ESG-Check: Cybersicherheit in Zeiten von COVID-19

Vorsicht vor "Zoombombing" und anderen Quellen von Cyber-Risiken. Die Verbreitung von Telearbeit offenbart Schwachstellen bei vielen Unternehmen, wie unsere Auswertungen zeigen.

Sustainalytics Blog 15.07.2020

Die COVID-19-Pandemie bietet eine Gelegenheit, sowohl das Risiko als auch das Management von Umwelt-, Nachhaltigkeits- und Governance-Faktoren (ESG-Faktoren) in einem äußerst volatilen Betriebsumfeld zu untersuchen. Es besteht kaum ein Zweifel daran, dass die Risiken, die mit zwei dieser Faktoren - Datenschutz und Cybersicherheit - verbunden sind, durch die Pandemie besonders stark gewachsen sind. Arbeitnehmer sind gezwungen, in entfernte Arbeitsumgebungen zu wechseln, in einigen Fällen ohne den Nutzen einer langfristigen Übergangsplanung. Wenn Investoren sich anschicken, die von COVID-19 getriebenen operationellen Risiken zu verstehen, halten wir die Cybersicherheit für einen besonders wichtigen Faktor, den es zu überwachen gilt. 

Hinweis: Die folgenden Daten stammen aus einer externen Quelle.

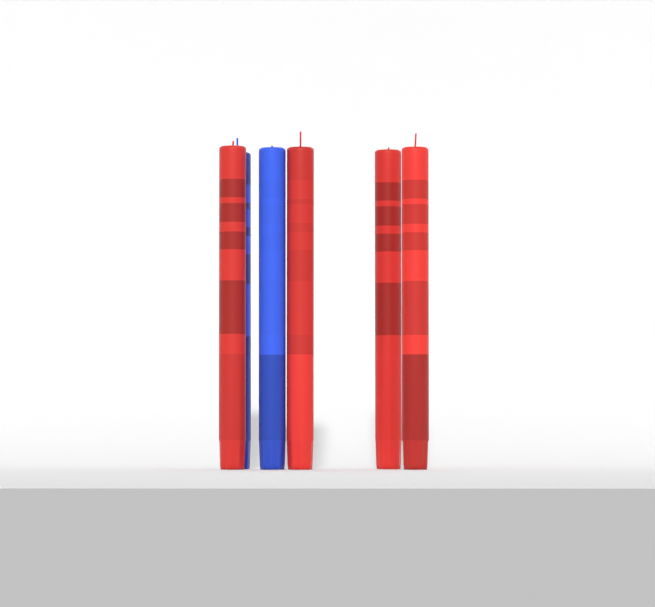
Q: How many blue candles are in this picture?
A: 2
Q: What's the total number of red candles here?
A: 4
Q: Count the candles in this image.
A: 6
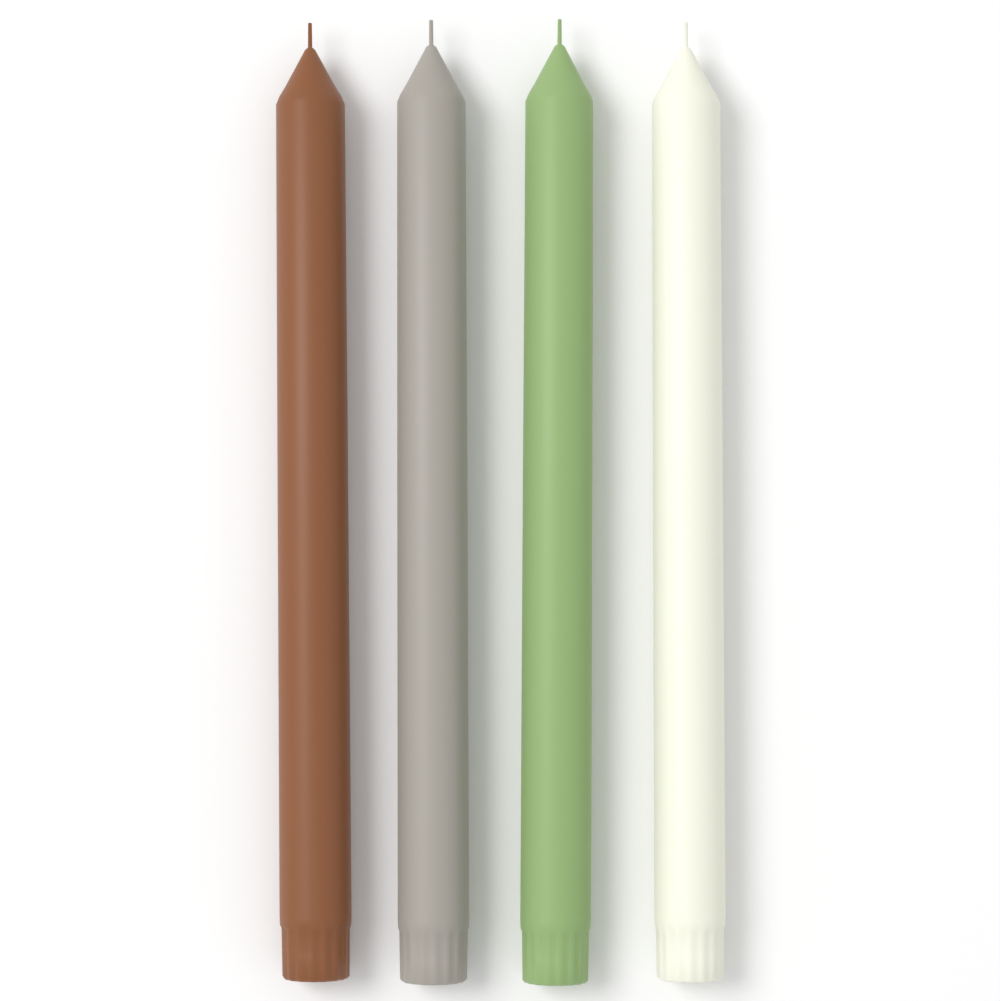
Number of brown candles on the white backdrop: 1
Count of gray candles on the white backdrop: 1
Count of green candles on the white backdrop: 1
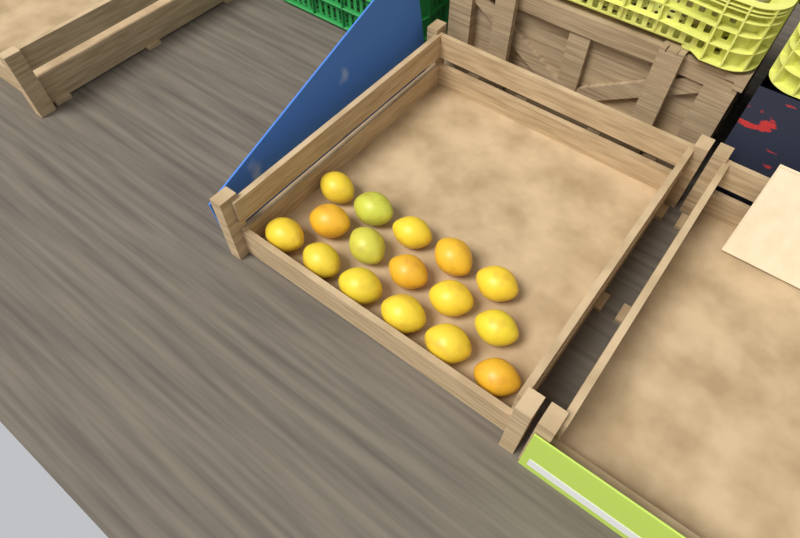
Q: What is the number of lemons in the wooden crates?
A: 16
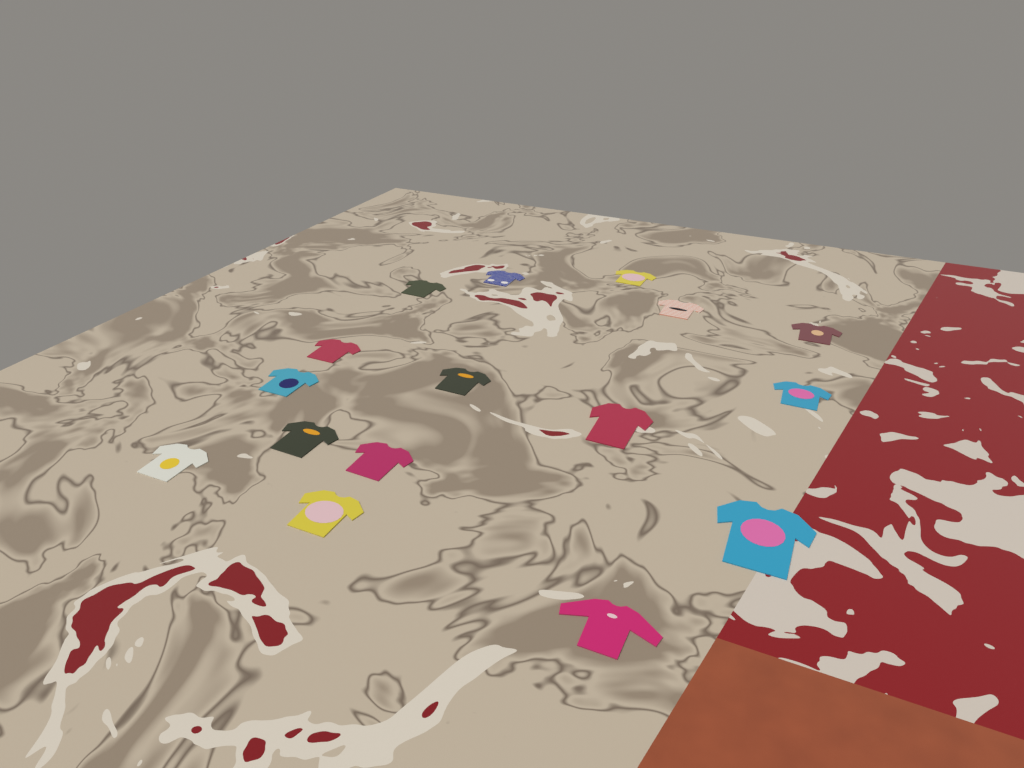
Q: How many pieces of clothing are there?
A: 16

Unternehmen bieten eine größere Angriffsfläche

Schon vor COVID-19 hatten sich Datenschutz und Cybersicherheit als zentrale Betriebsrisiken für Unternehmen herauskristallisiert. Wir haben in den vergangenen fünf Jahren einen stetigen Anstieg von Vorfällen im Zusammenhang mit Datenschutz und Datensicherheit registriert. Unser Prozess zur Erfassung von Vorfällen berücksichtigt Auswirkungen wie Betriebsunterbrechungen sowie Risiken in Form von rechtlicher oder behördlicher Haftung, wie z.B. solche, die durch die Allgemeine Datenschutzverordnung der Europäischen Union (GDPR) bedingt sind. Zusätzlich haben wir die Daten von IBM Security ausgewertet. Aus den Daten ergibt sich, dass im Jahr 2019 die durchschnittlichen Kosten eines einzelnen Datenverstoßes bei durchschnittlich 25.575 kompromittierten Datensätzen 3,9 Millionen USD betrugen. Das illustriert, dass die betrieblichen Auswirkungen und die finanziellen Kosten schnell eskalieren können.